If $z$ is between $x$ and $y$, we can define an $\epsilon_z$-neighbourhood around $z$ that is small enough to fit between the two other x and y neighbourhoods. In this scenario, if $z_n$ indeed does converge to $z$, there must exist some point $N_z$ such that if $n \ge N_z, x_n \in (-\epsilon_z, \epsilon_z)$. But, as we stated previously, there already exists a point $N$ such that all points in $z_n, n \ge N$ are either in the $\epsilon_x$-neighbourhood or the $\epsilon_y$-neighbourhood, and not anywhere between. So, we cannot find some $N_z$ such that all points after $N_z$ are in the $\epsilon_z$-neighbourhood, in other words, between the two neighbourhoods.
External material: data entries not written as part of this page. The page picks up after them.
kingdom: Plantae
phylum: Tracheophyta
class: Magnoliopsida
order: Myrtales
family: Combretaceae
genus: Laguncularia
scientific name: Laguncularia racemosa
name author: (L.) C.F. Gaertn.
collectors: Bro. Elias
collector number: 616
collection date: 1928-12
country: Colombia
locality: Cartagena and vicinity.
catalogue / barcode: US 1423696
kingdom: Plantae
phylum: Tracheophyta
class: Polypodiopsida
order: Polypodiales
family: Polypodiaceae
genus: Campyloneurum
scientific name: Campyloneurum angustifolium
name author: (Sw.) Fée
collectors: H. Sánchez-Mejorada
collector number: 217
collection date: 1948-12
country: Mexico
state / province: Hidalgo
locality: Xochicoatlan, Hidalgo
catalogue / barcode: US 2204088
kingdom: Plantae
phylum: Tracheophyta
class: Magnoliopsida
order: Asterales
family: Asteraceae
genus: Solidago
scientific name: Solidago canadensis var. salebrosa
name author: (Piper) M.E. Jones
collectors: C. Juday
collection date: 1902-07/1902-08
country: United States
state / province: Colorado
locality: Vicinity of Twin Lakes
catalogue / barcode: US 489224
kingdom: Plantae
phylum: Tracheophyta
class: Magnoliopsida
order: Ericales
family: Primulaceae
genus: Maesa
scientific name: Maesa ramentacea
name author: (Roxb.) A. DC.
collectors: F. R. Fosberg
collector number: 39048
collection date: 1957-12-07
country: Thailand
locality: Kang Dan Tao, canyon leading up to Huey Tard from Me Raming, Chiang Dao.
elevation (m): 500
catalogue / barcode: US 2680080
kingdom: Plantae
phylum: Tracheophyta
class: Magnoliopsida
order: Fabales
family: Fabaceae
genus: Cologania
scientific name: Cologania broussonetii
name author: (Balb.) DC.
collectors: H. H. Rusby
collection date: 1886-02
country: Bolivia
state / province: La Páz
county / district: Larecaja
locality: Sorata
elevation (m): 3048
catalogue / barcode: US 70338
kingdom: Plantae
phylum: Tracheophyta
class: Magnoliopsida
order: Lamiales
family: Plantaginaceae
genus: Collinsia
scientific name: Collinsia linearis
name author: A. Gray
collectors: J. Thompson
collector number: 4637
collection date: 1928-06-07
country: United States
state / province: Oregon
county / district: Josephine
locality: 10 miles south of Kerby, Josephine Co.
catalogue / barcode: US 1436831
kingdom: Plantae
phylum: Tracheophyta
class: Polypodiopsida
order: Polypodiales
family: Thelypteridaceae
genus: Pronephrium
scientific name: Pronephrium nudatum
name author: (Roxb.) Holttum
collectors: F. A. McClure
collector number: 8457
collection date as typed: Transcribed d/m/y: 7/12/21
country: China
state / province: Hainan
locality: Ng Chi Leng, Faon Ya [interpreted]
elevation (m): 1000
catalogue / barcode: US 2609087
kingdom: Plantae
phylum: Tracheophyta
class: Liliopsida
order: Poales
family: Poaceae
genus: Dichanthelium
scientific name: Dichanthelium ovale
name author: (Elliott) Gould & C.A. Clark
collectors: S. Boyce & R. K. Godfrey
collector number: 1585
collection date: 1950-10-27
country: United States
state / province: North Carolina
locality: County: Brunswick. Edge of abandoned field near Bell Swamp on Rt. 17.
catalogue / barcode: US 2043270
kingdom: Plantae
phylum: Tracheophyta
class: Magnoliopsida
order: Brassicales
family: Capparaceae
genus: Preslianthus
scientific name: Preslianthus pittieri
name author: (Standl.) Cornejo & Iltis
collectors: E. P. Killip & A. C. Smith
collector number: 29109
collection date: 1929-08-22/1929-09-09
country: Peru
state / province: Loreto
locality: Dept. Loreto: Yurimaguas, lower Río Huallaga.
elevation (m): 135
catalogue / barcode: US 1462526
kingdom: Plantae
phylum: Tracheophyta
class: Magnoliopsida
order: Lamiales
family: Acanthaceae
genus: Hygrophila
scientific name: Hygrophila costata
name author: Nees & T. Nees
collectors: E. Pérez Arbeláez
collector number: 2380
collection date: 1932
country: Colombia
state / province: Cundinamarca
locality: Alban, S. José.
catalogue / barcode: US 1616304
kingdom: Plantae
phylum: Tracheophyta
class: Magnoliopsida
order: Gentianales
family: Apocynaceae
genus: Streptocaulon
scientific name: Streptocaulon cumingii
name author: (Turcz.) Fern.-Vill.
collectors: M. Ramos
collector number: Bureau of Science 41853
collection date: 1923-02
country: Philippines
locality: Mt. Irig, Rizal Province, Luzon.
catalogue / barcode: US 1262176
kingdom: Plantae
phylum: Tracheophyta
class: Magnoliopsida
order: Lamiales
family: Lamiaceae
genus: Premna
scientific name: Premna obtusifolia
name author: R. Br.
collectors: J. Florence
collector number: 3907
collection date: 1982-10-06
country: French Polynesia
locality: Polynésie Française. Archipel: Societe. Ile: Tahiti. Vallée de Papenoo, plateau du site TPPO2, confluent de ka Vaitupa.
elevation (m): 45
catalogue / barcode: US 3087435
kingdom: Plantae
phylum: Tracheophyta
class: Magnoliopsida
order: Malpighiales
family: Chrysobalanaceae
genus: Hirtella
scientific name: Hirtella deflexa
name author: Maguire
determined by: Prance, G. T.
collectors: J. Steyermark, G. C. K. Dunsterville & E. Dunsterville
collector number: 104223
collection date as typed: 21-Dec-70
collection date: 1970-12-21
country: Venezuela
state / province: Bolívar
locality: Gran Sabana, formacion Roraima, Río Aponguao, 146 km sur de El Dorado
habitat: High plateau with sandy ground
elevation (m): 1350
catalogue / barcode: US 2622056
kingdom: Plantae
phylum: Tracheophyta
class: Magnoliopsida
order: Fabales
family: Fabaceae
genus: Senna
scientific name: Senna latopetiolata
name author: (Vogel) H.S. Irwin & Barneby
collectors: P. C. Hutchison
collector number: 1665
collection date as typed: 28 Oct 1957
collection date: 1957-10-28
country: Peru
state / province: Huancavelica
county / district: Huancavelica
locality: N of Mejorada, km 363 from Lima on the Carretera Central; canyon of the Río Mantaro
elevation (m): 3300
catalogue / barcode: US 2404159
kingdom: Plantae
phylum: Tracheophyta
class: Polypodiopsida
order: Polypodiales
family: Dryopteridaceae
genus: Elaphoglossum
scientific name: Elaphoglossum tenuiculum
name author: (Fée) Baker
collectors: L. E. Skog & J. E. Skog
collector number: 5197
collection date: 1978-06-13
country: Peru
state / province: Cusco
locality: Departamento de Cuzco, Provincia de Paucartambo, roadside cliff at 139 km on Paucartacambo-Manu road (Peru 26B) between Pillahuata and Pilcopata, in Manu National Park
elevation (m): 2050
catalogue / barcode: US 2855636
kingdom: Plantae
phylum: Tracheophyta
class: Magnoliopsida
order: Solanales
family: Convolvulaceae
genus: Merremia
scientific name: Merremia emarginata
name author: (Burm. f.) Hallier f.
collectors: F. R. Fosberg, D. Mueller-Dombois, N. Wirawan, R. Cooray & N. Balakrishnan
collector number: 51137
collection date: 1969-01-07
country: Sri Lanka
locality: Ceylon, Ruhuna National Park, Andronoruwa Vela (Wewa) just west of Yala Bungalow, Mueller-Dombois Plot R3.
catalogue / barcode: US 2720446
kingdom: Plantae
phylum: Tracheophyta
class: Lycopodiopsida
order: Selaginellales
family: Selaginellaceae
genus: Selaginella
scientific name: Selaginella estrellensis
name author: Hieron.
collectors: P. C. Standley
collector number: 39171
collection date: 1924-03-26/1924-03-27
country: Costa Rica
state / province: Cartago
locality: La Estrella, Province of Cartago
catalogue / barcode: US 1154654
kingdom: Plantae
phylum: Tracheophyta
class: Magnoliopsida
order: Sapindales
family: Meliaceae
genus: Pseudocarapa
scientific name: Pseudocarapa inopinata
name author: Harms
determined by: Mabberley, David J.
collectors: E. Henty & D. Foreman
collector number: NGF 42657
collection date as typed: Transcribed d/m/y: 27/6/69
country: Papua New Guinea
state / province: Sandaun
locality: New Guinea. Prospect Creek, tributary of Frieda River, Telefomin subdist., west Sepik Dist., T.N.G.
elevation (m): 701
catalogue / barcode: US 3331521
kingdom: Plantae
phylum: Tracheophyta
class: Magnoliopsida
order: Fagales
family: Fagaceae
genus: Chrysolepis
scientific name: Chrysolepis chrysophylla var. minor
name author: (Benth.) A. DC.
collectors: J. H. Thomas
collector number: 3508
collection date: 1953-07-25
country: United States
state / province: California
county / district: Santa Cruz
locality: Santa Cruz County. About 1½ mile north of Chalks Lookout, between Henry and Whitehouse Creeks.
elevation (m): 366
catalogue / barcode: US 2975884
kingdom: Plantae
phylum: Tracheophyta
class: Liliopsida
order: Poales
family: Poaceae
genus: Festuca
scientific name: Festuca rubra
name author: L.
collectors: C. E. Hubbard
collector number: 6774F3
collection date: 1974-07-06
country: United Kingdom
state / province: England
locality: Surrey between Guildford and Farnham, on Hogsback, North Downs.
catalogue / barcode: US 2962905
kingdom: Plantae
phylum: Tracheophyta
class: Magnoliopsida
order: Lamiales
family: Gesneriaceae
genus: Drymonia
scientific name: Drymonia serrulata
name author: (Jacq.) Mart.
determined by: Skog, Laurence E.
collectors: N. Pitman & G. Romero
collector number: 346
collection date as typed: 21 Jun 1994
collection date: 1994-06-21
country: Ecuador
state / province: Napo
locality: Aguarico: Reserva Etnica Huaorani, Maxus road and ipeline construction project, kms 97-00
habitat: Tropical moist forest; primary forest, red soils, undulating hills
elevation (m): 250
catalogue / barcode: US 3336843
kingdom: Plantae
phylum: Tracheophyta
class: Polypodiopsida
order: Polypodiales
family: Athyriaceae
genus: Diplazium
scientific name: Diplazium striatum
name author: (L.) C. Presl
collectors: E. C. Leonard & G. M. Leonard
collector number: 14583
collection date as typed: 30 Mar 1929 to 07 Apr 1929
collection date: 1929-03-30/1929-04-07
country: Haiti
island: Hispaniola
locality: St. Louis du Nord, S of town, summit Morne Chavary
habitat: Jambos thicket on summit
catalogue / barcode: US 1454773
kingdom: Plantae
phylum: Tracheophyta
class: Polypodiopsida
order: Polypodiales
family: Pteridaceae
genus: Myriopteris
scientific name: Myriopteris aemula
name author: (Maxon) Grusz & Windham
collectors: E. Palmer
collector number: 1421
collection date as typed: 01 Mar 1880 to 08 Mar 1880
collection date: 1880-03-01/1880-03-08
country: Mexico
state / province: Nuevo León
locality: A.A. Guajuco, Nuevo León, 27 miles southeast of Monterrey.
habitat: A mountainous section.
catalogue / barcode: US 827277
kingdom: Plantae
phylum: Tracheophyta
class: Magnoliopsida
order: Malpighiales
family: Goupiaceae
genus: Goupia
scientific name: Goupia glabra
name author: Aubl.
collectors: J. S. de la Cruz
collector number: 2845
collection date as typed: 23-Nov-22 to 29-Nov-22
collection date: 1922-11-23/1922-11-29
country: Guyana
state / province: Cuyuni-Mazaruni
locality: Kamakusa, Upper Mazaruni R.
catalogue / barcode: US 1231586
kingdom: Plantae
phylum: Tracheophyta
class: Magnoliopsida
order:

If $z$ is not between x and y, nearly the same argument can be made (all points after some point must be either in the x or y neighbourhoods).
So, if $x \ne y$, $z$ cannot converge.
On the other hand, if $x=y$, there exists no gap between two possible neighbourhoods that $z$ and its neighbourhood can be squished in. Therefore, in that case, it is possible to find a neighbourhood around $z$, where $z=x=y$, that all points after some point $N$ are located within.
First of all I am aware at how insanely ugly and even nonmathematical this proof is. I'm currently in high school so my exposure to proof techniques has been limited. I'm usually okay if provided with some direction, but I don't think I've had enough experience in more advanced mathematics to have the mathematical creativity to think of proofs without prompts.
I'm not even entirely sure this proof is valid, but after a few hours of working on this one problem its the one that has the least holes that I can see of.
Can anyone possible check the validity of this proof and offer a better one? I would be even more grateful to be tipped off on some of the problems with my proof format / etc…
Thanks!
Best Answer
We'll prove the statement in both directions, i.e.
$(\Rightarrow)$ Let $(z_n)$ be convergent with limit $L$. Then for every $\epsilon>0$, $\exists N\in \Bbb{N}$ such that for all $n\geq N$, $|z_n-L|<\epsilon.$ Notice that $x_n$ in $z_n$ are the odd index terms, while $y_n$ are the even index terms. Thus, it is certainly true that for our choice of $N$, $|z_{2n-1}-L|<\epsilon$ and $|z_{2n}-L|<\epsilon.$ Thus $\lim x_n=\lim y_n = L.$
$(\Leftarrow)$ Let $(x_n)$ and $(y_n)$ be convergent with common limit $L$. Then for every $\epsilon>0$, $\exists N_1$ such that $|x_n-L|<\epsilon$ for all $n\geq N_1$ and $\exists N_2$ such that $|y_n-L|<\epsilon$ for all $n\geq N_2$. Now pick $N=\max\{2N_1-1,2N_2\}$. This ensures that for this $N$, $|z_n-L|<\epsilon$ for all $n\geq N$.